Marquez, 37, laid siege to “The Great” in the ninth round, raining down unanswered blows until referee Kenny Bayless had no other option but to call a halt to proceedings and save Katsidis from further punishment.
Katsidis had started well in the opening rounds and caught the unified champion with a sweet left hand to put him on the floor in the third round, but Marquez showed all his class and experience to get up and finish the round the stronger of the two.
“Dinamita” recorded his 52nd victory in his 58th outing (38th KO) and now hopes to lure Filipino legend Manny Pacquaio into the ring for what would be their third fight after a draw in 2004 and a close split decision win for Pacquiao four years later.
With all of Floyd Mayweather’s well documented problems, a fight with Pacquiao seems a million miles away right now, so it does makes sense to get the third fight made with Marquez, although every fighter and his dog seems to be calling out the “Pacman” since his immortalization against Margarito.

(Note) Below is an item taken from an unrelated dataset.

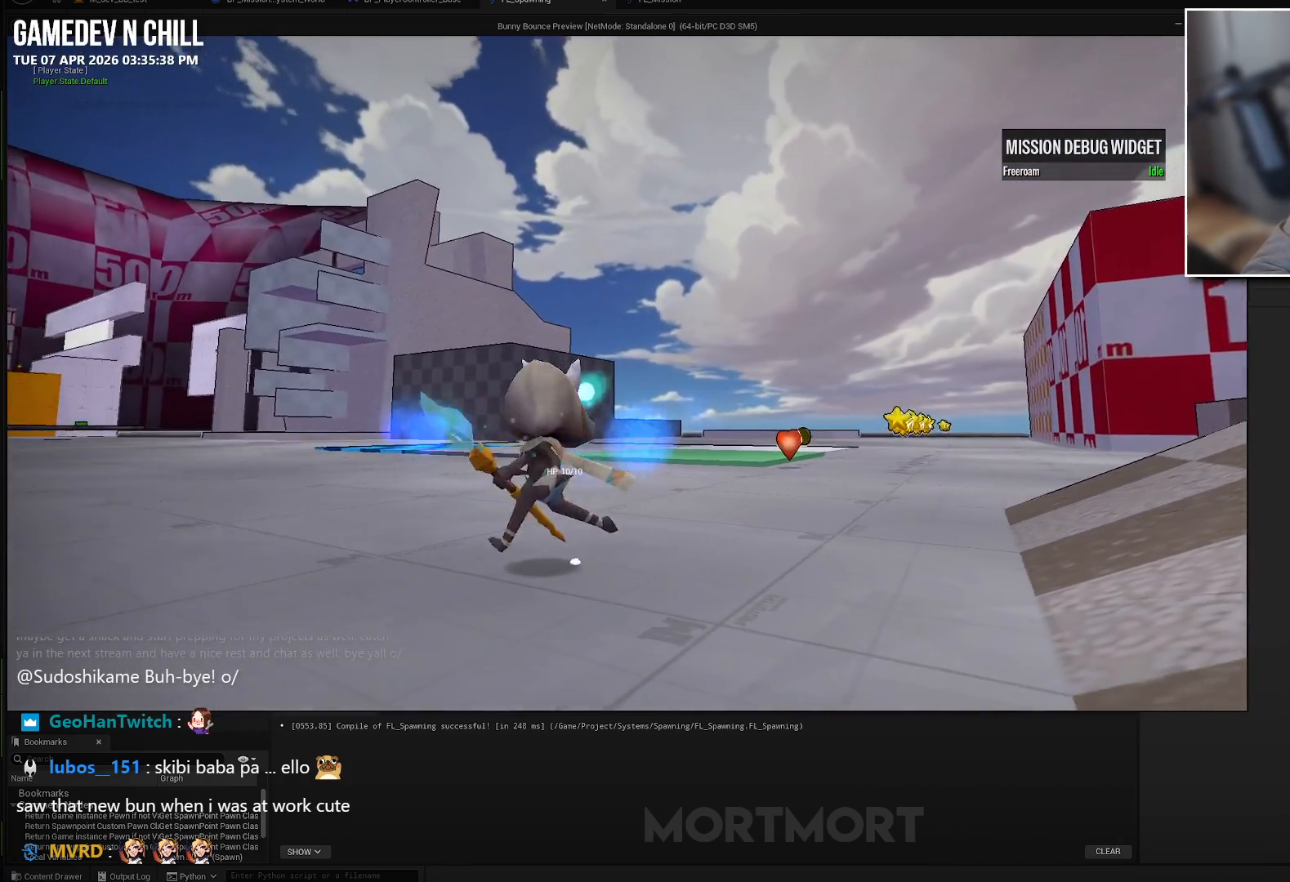
{"buttons": [], "left_stick": "left", "right_stick": "center", "events": []}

For the Aussie Katsidis, it shouldn’t be a hard rebuilding job for him as his reputation would have earned more good points than bad after the death of his brother in the build up and the fact that he had the champion in trouble in third round.
The Queensland warrior has only been beaten by the likes of Joel Casamayor, Juan Diaz and now Marquez, so it seems like he is mixing in the right class and his time should come again after a well deserved break to mourn his loss and reflect on his future plans.
On the undercard in Vegas, Andre Berto easily defended his WBC Welterweight Title in his first fight for seven months by stopping Mexican Freddy Hernandez in just over two minutes to record his 27th straight victory and remain unbeaten.
He then predictably called out Pacquiao in his post fight interview in what seems to be the only thing on any boxer’s mind who fights within the light-welterweight and light-middleweight divisions.